- Abbreviation: LKPT
- Leader: Shri Chandrashekhar Rajpurohit
- Founded: 2006
- Ideology: Honest Politics

= Lok Paritran =

Paritrana, meaning "to bring relief from the cause of distress" in Sanskrit, is the former name of an Indian political party later renamed to Lok Paritran. The party was formed in February 2006 by a group of six graduates from IIT Bombay and IIT Kanpur. It plans to contest in the next assembly elections and then stand for parliament.
The founders of the political party are graduates of Indian Institutes of Technology (who chose to give up careers in their fields of study and follow their inner voice which told them that 'they should invest their efforts in the country rather than making their pockets heavier'.
The entire core team including all the party members is Chandrashekhar (president), B.Tech, computer science (IIT Kanpur).

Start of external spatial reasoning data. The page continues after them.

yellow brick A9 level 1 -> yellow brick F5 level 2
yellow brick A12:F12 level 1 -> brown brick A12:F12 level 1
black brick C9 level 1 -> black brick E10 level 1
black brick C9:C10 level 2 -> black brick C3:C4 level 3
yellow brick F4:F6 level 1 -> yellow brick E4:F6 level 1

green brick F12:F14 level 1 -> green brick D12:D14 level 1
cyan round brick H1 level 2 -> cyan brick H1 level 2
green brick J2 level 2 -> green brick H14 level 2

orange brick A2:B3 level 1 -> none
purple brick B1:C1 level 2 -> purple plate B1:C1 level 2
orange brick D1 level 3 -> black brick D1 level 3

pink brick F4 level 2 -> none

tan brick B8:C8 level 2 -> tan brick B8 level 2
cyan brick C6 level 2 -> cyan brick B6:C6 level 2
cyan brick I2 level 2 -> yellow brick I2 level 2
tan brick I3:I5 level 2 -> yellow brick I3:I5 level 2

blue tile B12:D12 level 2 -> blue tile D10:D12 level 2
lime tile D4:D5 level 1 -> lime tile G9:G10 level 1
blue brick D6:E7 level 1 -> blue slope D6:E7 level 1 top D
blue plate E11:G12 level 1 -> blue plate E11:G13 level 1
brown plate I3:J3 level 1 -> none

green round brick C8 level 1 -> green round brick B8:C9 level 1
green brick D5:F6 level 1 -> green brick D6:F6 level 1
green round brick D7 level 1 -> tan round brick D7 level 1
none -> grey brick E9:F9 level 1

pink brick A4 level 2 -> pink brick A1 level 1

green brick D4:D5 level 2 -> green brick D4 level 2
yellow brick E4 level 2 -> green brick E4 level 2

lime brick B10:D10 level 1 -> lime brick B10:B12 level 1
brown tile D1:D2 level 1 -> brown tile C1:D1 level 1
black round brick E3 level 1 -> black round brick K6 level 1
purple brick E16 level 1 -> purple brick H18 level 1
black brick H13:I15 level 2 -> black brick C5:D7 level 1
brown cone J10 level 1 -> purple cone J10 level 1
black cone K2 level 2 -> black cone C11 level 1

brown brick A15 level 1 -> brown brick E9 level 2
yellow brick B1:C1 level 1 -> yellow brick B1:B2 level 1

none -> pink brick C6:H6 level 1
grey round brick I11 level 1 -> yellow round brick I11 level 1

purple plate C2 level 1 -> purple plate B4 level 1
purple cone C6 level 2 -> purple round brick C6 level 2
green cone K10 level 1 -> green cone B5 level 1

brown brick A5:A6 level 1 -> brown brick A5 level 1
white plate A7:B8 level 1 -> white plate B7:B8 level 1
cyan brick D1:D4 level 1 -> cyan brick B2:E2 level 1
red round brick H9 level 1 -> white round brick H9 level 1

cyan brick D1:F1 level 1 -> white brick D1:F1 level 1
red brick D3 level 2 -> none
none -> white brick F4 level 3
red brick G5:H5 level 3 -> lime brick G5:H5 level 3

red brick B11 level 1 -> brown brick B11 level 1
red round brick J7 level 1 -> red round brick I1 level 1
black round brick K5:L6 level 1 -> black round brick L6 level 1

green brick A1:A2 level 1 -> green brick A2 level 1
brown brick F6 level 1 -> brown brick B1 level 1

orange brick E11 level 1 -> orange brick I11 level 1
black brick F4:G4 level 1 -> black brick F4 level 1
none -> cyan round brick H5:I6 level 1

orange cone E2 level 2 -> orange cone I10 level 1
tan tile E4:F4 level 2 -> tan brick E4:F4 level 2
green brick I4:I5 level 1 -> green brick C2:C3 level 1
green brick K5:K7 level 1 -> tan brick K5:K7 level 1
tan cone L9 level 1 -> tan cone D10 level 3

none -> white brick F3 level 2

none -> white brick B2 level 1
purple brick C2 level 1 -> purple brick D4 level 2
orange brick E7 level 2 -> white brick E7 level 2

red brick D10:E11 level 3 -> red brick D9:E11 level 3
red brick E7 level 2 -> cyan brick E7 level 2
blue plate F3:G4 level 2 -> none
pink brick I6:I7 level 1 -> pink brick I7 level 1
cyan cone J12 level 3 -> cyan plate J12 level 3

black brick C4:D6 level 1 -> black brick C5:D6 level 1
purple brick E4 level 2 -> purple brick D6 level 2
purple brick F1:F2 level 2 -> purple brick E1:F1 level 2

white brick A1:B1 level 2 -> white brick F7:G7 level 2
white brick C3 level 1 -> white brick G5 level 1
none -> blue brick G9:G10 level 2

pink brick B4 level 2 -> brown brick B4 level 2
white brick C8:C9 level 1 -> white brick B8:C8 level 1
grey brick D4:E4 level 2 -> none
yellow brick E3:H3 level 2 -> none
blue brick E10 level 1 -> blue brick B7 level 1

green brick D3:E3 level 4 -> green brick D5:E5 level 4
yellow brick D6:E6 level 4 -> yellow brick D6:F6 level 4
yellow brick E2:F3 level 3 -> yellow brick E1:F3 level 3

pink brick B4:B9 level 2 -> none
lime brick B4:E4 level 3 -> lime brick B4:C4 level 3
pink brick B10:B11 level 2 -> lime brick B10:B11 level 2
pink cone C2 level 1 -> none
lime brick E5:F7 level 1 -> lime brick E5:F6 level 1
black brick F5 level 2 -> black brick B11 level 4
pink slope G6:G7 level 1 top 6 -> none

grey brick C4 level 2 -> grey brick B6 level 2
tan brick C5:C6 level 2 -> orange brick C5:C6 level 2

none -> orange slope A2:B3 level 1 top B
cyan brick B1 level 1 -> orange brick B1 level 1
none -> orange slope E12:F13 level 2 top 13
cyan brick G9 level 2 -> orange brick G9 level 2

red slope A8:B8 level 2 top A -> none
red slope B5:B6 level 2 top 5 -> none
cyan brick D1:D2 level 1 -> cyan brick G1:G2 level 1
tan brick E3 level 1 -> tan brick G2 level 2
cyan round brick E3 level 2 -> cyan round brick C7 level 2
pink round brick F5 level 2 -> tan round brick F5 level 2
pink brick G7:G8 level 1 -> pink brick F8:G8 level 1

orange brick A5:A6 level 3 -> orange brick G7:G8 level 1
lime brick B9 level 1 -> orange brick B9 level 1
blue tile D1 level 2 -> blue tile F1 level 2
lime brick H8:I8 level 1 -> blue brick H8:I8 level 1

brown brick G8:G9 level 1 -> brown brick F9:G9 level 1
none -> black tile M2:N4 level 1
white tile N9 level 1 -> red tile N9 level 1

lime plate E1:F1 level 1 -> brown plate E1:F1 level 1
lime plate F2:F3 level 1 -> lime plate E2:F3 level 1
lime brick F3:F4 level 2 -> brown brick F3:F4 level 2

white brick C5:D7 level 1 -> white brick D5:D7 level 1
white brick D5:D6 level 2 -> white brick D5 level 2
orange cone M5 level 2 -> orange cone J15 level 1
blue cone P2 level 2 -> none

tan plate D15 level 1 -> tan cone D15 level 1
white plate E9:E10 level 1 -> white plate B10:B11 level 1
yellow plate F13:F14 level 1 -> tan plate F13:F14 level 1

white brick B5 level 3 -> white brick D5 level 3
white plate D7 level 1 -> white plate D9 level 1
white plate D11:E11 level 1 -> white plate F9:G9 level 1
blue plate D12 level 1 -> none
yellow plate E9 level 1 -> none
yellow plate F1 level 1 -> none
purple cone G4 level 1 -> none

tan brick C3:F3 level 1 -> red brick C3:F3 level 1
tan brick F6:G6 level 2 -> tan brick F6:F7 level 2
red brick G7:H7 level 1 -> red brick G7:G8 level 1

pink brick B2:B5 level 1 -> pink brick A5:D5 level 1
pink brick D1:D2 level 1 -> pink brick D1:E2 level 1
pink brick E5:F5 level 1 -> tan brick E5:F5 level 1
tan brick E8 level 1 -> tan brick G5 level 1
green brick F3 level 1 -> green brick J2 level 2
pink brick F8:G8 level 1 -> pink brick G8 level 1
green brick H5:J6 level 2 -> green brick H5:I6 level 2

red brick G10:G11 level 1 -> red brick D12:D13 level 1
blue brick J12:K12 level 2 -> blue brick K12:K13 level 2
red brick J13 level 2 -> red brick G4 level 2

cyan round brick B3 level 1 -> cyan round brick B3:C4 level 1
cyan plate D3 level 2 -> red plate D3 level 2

This party contested in 2006 Tamil Nadu elections in 7 constituencies headed by Tamil Nadu State President Mr. Elanthirumaran Periasamy, and secured 37325 votes which is ahead of total votes secured by DMDK and BJP in the 7 constituencies.

It is worth to mention that Mr Elanthirumaran Periasamy contested from Chepauk constituency where the ex CM and DMK President Dr. M. Karunanidhi contested. He secured 669 votes.

Ishrayel Maheshwar who contested against Mr. MK Stalin from Thousand Lights constituency got 2459 votes.

Mr Rajamany Kesavan got 11665 votes and secured third position from Anna Nagar constituency. Mr Santhanagopalan Vasudevan got 9436 votes and also secured third position from Mylapore constituency.

It was reported that the party was split. One faction formed another party called Bharat Punarnirman Dal.